Born in Ballarat, Australia in 1965, Horwood started his career as a dancer in Melbourne, then moved to London to take advantage of the greater opportunities available there and to dance competitively. In 1989, he moved to the UK from Australia, and on 20 August 2011, he became a British citizen.
Revel is Horwood's middle name, it is not double barrelled.
In his autobiography, Horwood reveals that at the age of 17, he made money by appearing as a drag queen in bars and clubs and that his relationship with an unnamed celebrity was akin to prostitution.
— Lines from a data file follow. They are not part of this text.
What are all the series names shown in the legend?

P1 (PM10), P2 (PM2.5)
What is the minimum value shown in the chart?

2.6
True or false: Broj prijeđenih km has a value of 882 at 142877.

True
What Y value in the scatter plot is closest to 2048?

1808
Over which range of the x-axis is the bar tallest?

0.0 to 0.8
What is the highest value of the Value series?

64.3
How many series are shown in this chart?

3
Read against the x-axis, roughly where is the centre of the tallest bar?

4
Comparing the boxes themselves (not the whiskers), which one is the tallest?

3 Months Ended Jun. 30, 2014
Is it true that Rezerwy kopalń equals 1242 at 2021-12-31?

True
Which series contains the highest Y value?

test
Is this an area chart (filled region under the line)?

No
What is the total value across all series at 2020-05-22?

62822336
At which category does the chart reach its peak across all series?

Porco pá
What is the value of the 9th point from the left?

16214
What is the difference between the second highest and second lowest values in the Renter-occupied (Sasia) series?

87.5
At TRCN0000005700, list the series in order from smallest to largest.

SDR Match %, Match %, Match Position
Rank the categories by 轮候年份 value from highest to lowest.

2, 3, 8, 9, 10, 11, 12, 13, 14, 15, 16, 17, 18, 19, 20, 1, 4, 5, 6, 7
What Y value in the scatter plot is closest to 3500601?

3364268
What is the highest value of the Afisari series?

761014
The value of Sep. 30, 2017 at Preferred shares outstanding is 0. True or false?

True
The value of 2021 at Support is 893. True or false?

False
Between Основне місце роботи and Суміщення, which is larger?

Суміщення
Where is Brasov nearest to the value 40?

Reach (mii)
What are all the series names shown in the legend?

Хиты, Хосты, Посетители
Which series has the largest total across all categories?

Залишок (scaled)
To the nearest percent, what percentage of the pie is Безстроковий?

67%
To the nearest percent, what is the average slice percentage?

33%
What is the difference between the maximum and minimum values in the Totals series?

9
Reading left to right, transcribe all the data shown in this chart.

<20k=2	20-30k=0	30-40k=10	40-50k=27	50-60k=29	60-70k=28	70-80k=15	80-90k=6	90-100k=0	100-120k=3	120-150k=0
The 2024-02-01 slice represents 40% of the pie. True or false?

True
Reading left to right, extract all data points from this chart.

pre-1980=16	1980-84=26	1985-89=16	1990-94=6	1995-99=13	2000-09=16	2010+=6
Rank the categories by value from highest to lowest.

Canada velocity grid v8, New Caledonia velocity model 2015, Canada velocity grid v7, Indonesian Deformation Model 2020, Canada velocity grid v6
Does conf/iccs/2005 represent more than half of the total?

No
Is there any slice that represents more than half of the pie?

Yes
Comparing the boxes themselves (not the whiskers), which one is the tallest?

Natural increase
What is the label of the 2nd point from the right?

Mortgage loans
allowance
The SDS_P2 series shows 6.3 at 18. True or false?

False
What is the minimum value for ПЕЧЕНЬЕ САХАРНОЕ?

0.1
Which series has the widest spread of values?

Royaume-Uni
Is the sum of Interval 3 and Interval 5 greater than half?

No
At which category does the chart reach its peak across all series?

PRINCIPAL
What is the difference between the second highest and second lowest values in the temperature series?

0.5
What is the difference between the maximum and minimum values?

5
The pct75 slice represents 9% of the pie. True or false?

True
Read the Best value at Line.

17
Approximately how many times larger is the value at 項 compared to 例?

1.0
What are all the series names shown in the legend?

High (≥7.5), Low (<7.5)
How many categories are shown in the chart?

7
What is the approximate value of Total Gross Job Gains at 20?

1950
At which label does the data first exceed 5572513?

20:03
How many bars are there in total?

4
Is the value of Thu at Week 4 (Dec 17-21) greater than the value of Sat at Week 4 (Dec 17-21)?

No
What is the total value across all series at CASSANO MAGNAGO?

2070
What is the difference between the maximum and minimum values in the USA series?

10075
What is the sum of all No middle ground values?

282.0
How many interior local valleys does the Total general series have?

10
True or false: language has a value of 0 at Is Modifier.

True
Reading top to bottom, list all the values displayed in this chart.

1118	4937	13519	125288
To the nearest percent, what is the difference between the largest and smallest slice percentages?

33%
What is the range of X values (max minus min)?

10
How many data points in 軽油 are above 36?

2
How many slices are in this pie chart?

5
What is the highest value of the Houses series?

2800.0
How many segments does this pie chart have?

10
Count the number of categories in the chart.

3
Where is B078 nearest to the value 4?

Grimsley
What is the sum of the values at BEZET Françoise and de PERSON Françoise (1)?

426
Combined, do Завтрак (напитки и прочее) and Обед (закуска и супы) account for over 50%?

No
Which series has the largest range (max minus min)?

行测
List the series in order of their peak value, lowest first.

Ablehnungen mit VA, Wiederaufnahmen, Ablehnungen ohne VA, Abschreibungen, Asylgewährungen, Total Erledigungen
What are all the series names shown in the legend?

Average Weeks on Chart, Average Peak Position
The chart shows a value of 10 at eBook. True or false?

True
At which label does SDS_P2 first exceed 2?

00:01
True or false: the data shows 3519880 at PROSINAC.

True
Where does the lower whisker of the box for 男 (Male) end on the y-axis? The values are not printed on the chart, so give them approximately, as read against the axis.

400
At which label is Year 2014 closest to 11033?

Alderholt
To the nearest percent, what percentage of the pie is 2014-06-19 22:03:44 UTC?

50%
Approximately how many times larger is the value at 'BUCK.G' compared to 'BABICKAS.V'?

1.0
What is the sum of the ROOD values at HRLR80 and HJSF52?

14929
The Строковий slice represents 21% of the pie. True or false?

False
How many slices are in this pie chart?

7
He has twice undergone plastic surgery. The first occasion was a "nose job" at the age of 18. In 2011, Horwood revealed that he had undergone a breast reduction during 2010 because his "C"-size cups rendered dancing painful.
In December 2014, Horwood informed a reporter from OK! magazine that "I was bisexual for a long time. I flitted between men and women quite a lot between the ages of 17 and 26. My wife Jane left me for another man. Then I fell in love with a bloke. I have been gay ever since." His former partner Damon Scott had been a runner up on Britain's Got Talent. Since early 2018 he has been in a relationship with horticulturist Jonathan Myring.
Horwood became a patron of the Royal Osteoporosis Society in 2009. In this, he has found common ground with Camilla, Duchess of Cornwall, the Society's Royal patron (whose mother, like his, had bone disease). The two of them danced the cha-cha-cha together on a school visit to mark National Osteoporosis Day in 2009.
In January 2015, Horwood revealed on ITV's Loose Women that he suffered from anorexia and body dysmorphia as a teenager and young dancer, as a result of trying to make himself look like other young men, and other dancers in particular.
The 14th British series of Who Do You Think You Are? featured Horwood's ancestry in the second episode. In this, his family history research took him home to Australia, where he discovered that his family tree traces to Gloucestershire, Lancashire and Essex in England. Horwood found out that he is not the first dancer in his family and that he is descended from gold prospectors that went bankrupt before becoming rich on finding a 250-ounce gold nugget. He learnt further that his great-great-grandfather, Moses Horwood, who is revealed in the programme to have been a petty criminal from England, was convicted at the Gloucestershire assizes and transported to Van Diemen's Land (Tasmania) in 1841. Criminal records identified by TheGenealogist include a transportation document for Moses Horwood, showing he departed England on 1 December 1841 on board a ship called the John Brewer.